WHAT NEEDS TO BE DONE - Please copy out the entries word for word, starting at the very beginning and ending with the line that contains "For every layout".

[Element box annotations]

>>>

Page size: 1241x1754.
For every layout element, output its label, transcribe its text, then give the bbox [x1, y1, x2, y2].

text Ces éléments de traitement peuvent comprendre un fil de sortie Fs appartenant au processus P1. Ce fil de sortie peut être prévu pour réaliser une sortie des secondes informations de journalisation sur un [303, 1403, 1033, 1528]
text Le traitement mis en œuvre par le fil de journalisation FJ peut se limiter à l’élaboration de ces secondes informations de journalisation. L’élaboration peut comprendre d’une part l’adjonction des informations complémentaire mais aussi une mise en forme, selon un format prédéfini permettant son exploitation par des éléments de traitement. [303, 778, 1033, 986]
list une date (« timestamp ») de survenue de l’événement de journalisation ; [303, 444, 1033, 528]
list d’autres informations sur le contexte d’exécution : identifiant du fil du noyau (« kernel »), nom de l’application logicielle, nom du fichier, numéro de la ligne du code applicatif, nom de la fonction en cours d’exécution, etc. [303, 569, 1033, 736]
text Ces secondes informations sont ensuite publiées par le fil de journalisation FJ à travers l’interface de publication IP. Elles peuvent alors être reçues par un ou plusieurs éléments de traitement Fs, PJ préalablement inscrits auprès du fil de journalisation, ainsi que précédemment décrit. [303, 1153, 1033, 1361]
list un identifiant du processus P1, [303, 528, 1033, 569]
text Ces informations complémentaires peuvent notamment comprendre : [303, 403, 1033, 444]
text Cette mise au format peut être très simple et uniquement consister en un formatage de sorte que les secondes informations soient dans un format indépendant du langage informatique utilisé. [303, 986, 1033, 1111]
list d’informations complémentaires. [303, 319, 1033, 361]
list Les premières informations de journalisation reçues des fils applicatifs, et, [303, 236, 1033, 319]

<<<

ANSWER TO THIS PROBLEM -
Page size: 1241x1754.
For every layout element, output its label, transcribe its text, then give the bbox [x1, y1, x2, y2].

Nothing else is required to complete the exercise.